Texte de la page:
Des éditeurs comme HashiCorp proposent des solutions de gestionnaires de secrets pour stocker facilement ses données sensibles et les chiffrer en transit et au repos.
Conception de la CI/CD
Fig 6 – Recommandations sur la conception d’une CI/CD
Segmentation des environnements
Il est nécessaire de préserver le cloisonnement entre les utilisateurs, les applications et l’infrastructure pour minimiser les impacts en cas de compromission. Reprenant des conseils de l’ANSSI, il faut considérer les actions réalisées par la chaîne CI/CD de production comme des actions d’administration et réduire au maximum le nombre d’utilisateurs pouvant y accéder. De plus, il est nécessaire d’utiliser du chiffrement bout à bout et de s’assurer qu’aucun environnement n’est exposé sur internet.
Intégration d’outils tiers
De la même manière que l’attaque SolarWinds, un grand nombre d’attaques de type supply-chain sont à l’origine un composant tiers compromis dans une chaîne CI/CD. Ces outils tiers sont souvent indispensables au bon fonctionnement des chaînes d’approvisionnement, ils peuvent aller d’un simple add-on sur un espace de développement, jusqu’à un outil de contrôle de version ou un orchestrateur.
Généralement, ces outils se voient accorder des droits leur permettant d’accéder à des ressources sensibles ou d’effectuer des actions spécifiques au sein de la chaîne CI/CD. Si une vulnérabilité sur un outil n’est pas patchée et est exploitée par un attaquant, la capacité d’intervention sera limitée car la résolution de la faille dépendra souvent du fournisseur de l’outil. Il convient donc d’adopter une gouvernance stricte et un processus de Third-Party Cyber Risk Management (TPCRM) pour ces outils tiers.

Enregistrements:
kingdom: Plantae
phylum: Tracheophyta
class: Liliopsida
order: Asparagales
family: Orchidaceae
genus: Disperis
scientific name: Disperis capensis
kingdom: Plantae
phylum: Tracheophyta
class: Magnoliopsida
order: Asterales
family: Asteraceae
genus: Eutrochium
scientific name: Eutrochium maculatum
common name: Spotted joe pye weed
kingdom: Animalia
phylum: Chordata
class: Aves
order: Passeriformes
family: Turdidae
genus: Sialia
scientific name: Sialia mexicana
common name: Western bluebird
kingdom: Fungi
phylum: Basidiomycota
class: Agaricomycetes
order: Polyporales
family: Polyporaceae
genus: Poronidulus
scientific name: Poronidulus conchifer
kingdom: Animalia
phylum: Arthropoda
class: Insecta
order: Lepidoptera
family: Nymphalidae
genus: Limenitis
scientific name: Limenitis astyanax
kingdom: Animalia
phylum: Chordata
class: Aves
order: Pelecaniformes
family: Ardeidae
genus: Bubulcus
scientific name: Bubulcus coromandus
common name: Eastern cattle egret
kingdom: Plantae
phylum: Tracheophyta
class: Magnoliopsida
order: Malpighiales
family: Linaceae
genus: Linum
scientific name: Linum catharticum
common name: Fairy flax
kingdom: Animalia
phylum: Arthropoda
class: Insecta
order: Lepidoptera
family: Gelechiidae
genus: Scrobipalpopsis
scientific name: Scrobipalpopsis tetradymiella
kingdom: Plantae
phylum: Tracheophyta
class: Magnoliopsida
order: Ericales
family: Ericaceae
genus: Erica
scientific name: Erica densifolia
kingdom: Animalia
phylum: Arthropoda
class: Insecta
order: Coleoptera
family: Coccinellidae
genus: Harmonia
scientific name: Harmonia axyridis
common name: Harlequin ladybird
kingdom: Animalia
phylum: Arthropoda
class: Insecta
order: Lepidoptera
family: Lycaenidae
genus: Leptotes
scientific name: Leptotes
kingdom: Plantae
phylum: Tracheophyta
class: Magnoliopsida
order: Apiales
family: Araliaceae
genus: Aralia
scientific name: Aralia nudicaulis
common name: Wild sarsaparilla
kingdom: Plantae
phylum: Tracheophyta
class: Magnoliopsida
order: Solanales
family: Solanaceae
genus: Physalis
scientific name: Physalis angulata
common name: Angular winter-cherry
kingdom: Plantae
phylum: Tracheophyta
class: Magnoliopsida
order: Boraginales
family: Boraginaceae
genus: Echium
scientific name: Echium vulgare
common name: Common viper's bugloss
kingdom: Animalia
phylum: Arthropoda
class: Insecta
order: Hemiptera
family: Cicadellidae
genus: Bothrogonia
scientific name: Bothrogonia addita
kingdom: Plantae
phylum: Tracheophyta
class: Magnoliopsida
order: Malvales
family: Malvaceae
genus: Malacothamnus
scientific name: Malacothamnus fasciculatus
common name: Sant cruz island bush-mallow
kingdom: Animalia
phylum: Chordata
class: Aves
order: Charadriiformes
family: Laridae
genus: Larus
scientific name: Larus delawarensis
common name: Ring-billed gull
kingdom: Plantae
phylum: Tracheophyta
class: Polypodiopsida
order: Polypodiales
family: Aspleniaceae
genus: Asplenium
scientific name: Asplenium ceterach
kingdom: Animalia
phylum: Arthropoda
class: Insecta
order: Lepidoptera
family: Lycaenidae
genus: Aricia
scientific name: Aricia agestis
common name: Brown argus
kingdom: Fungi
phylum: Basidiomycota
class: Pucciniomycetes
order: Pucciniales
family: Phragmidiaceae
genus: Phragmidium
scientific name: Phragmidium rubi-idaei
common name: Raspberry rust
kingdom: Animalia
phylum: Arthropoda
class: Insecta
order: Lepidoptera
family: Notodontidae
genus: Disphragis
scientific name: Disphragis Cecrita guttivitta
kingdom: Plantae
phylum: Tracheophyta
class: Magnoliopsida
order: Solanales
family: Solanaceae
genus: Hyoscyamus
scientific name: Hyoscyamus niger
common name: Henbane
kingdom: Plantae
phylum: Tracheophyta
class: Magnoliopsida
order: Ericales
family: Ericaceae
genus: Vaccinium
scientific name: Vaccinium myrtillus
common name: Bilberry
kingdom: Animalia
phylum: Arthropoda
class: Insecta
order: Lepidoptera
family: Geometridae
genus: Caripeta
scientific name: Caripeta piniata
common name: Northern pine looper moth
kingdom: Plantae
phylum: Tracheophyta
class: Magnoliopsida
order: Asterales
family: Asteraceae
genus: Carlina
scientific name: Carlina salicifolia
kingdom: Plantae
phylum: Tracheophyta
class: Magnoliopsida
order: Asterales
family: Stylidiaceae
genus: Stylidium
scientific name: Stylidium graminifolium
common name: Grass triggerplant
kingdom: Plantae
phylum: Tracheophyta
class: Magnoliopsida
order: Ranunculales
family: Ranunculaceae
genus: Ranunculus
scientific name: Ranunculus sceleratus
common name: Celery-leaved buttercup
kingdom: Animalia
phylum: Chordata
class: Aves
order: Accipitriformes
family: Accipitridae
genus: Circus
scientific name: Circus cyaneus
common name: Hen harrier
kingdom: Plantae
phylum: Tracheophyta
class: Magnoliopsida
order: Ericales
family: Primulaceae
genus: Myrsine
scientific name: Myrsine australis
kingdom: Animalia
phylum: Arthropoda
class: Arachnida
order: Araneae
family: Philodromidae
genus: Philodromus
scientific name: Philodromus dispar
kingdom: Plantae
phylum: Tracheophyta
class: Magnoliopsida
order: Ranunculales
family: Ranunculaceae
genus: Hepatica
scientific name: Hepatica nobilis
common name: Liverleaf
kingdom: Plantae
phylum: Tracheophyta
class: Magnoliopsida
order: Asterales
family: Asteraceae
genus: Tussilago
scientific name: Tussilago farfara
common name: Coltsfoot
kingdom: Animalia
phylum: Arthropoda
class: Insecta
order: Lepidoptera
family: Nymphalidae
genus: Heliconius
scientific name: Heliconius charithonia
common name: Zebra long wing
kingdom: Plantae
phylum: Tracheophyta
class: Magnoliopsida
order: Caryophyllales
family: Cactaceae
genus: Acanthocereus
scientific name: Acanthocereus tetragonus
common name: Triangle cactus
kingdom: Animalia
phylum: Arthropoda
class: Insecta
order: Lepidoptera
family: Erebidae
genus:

À faire:
1. D'après le texte, comment faut-il considérer les actions réalisées par la chaîne CI/CD de production ?
2. Recopiez fidèlement le passage du texte qui va de « Des éditeurs comme » jusqu'à « exposé sur internet. » inclus.
3. Les affirmations suivantes sont-elles conformes au texte ? Répondez par oui ou par non et citez les mots du texte qui permettent de trancher.
(a) Il faut réduire au maximum le nombre d'utilisateurs pouvant accéder à la chaîne CI/CD de production.
(b) La résolution d'une faille sur un outil tiers dépend rarement du fournisseur de cet outil.
(c) HashiCorp propose des solutions de gestionnaires de secrets.
Les items ne sont d'aucune utilité pour ce travail.

Corrigé:
1. Comme des actions d'administration.

2.
Des éditeurs comme HashiCorp proposent des solutions de gestionnaires de secrets pour stocker facilement ses données sensibles et les chiffrer en transit et au repos.
Conception de la CI/CD
Fig 6 – Recommandations sur la conception d’une CI/CD
Segmentation des environnements
Il est nécessaire de préserver le cloisonnement entre les utilisateurs, les applications et l’infrastructure pour minimiser les impacts en cas de compromission. Reprenant des conseils de l’ANSSI, il faut considérer les actions réalisées par la chaîne CI/CD de production comme des actions d’administration et réduire au maximum le nombre d’utilisateurs pouvant y accéder. De plus, il est nécessaire d’utiliser du chiffrement bout à bout et de s’assurer qu’aucun environnement n’est exposé sur internet.

3.
(a) Oui : « réduire au maximum le nombre d’utilisateurs pouvant y accéder ».
(b) Non : « la résolution de la faille dépendra souvent du fournisseur de l’outil ».
(c) Oui : « Des éditeurs comme HashiCorp proposent des solutions de gestionnaires de secrets ».